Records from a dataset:

== Segment start ==

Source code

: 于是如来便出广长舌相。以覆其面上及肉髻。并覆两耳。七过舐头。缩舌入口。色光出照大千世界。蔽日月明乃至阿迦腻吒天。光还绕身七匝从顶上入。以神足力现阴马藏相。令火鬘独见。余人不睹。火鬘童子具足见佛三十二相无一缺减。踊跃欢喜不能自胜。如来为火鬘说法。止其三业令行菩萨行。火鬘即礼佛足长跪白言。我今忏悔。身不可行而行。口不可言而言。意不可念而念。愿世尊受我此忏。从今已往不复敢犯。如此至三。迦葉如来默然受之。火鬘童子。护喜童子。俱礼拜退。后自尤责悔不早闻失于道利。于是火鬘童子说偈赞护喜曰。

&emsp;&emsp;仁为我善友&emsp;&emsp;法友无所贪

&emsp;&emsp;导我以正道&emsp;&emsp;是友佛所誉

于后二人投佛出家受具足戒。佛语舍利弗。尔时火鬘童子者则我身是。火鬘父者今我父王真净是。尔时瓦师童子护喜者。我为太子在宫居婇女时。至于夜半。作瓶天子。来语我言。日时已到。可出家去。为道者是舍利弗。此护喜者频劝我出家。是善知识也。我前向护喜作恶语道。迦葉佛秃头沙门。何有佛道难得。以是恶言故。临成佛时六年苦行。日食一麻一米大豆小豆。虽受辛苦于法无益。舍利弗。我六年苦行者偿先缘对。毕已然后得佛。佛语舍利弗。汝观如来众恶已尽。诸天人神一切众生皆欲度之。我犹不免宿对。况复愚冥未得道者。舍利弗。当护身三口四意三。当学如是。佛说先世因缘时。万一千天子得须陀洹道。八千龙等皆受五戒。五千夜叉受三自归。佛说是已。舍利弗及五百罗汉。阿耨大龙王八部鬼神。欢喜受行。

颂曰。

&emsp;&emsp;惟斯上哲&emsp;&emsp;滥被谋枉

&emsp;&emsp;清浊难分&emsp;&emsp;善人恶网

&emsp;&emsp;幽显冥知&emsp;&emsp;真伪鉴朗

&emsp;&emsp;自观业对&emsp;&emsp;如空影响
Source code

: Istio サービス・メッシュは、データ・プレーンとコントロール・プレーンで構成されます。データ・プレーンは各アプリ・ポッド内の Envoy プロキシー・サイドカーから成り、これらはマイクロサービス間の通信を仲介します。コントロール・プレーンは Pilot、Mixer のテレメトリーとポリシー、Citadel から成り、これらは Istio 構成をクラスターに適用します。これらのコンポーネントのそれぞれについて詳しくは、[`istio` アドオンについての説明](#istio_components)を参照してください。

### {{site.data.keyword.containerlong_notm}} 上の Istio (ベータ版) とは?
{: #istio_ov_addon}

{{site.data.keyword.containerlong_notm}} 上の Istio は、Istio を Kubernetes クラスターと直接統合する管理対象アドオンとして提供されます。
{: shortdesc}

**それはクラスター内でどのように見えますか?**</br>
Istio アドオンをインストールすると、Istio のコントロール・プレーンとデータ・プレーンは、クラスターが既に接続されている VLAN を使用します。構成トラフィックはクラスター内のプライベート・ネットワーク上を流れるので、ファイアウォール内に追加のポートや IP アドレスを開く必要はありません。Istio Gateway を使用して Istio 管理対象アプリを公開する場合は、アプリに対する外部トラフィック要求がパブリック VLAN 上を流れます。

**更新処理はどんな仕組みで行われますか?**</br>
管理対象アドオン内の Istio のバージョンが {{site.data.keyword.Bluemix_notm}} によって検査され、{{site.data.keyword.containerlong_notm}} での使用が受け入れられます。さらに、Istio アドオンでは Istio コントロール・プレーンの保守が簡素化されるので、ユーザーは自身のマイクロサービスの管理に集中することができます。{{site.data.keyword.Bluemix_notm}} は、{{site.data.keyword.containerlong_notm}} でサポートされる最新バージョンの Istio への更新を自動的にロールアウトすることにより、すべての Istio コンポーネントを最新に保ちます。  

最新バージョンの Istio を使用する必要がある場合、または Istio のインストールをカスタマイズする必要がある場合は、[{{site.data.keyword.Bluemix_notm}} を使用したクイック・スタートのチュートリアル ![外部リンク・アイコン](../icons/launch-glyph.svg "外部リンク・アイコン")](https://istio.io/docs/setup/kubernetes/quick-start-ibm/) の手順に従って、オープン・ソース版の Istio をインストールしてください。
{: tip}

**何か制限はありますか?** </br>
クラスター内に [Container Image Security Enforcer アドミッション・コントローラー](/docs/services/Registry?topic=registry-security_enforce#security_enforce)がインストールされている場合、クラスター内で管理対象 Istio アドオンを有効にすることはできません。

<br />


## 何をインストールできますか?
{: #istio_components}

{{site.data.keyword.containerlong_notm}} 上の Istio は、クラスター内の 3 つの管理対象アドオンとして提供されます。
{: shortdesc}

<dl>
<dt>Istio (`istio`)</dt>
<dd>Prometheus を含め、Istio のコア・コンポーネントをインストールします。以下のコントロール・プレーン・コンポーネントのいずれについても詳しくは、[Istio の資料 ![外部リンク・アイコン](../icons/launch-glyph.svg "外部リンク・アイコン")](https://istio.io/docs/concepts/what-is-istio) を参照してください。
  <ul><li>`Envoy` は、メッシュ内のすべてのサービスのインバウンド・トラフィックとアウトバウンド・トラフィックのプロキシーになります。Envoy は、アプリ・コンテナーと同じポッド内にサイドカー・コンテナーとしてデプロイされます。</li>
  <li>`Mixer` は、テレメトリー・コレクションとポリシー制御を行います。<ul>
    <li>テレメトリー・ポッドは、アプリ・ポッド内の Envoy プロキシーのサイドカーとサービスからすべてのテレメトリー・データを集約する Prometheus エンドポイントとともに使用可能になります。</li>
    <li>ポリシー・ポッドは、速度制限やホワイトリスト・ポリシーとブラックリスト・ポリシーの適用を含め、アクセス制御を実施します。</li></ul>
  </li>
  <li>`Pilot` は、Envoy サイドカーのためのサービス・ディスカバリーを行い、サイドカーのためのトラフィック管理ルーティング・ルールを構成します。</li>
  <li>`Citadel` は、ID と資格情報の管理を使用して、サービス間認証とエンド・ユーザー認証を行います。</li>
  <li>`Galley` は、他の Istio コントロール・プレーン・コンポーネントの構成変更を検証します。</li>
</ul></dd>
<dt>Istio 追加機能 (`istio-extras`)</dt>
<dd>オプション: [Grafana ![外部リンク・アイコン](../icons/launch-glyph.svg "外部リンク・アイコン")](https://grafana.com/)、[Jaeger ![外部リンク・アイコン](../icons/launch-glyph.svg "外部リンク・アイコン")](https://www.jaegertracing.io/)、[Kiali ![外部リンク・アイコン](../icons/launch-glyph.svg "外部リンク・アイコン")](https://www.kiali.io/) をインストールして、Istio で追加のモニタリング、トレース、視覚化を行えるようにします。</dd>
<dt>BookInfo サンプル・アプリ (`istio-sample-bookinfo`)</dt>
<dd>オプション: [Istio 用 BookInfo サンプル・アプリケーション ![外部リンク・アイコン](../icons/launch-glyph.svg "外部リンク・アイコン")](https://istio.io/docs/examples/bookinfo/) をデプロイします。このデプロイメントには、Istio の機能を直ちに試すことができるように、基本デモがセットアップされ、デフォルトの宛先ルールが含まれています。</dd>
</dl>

== Segment end ==
== Segment start ==

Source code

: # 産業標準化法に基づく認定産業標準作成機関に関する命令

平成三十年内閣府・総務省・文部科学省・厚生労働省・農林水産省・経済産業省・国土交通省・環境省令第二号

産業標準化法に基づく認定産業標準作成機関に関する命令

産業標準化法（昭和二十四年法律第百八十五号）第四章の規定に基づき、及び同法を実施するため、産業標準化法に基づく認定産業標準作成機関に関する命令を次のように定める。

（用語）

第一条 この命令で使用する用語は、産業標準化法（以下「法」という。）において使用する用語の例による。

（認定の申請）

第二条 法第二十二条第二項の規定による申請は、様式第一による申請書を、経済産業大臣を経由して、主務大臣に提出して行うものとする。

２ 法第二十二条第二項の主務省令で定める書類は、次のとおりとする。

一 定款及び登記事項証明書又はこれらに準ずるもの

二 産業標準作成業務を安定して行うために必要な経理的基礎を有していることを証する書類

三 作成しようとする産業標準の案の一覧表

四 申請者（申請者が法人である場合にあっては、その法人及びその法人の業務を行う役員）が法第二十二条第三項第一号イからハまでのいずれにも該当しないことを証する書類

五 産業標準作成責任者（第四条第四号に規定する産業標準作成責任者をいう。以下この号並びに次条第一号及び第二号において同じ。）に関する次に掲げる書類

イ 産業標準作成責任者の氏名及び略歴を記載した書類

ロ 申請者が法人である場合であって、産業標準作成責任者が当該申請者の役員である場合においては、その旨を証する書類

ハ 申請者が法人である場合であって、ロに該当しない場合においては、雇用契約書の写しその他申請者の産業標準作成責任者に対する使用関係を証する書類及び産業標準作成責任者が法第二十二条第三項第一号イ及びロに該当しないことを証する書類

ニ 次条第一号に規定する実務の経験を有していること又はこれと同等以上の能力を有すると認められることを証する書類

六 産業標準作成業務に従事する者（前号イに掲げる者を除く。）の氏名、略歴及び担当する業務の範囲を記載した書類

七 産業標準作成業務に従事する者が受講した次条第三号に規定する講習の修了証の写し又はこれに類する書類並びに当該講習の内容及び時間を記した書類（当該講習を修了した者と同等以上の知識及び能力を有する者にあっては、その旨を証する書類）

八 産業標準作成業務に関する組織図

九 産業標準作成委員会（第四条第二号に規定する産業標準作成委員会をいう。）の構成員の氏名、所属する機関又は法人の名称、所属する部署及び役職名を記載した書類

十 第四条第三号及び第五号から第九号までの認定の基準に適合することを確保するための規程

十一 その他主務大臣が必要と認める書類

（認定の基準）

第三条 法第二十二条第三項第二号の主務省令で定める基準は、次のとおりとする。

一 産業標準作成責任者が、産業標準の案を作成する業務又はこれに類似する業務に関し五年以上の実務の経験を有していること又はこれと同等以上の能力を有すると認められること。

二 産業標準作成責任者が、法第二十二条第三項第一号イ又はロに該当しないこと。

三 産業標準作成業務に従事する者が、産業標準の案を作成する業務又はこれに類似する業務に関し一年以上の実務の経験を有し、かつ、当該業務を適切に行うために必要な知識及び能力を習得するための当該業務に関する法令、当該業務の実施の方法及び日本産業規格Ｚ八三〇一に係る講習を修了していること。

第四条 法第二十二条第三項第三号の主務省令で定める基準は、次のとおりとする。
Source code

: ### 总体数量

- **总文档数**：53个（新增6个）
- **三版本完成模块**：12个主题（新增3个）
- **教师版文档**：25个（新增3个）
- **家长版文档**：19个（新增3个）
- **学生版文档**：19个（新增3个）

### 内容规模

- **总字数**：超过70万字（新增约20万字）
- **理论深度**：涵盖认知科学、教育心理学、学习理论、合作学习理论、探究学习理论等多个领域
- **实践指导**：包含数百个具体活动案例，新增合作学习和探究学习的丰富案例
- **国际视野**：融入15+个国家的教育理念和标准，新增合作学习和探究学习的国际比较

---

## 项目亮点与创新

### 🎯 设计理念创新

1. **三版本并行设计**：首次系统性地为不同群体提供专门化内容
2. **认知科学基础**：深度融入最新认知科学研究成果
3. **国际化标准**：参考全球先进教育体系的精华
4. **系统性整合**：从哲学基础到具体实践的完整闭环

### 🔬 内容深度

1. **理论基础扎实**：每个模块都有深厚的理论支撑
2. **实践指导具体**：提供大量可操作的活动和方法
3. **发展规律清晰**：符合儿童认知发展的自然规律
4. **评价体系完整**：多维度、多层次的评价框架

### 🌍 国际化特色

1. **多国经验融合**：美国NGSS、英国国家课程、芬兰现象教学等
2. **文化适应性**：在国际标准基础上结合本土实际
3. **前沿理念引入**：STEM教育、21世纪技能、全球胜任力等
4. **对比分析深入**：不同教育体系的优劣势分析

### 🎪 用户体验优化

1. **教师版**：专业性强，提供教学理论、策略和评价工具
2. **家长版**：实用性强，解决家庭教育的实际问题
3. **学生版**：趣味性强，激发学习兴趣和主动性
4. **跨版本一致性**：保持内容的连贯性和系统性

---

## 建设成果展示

== Segment end ==

Required action.
How many lines of these entries contain the string "docs"? Reply with the number alone.

Task answer.
4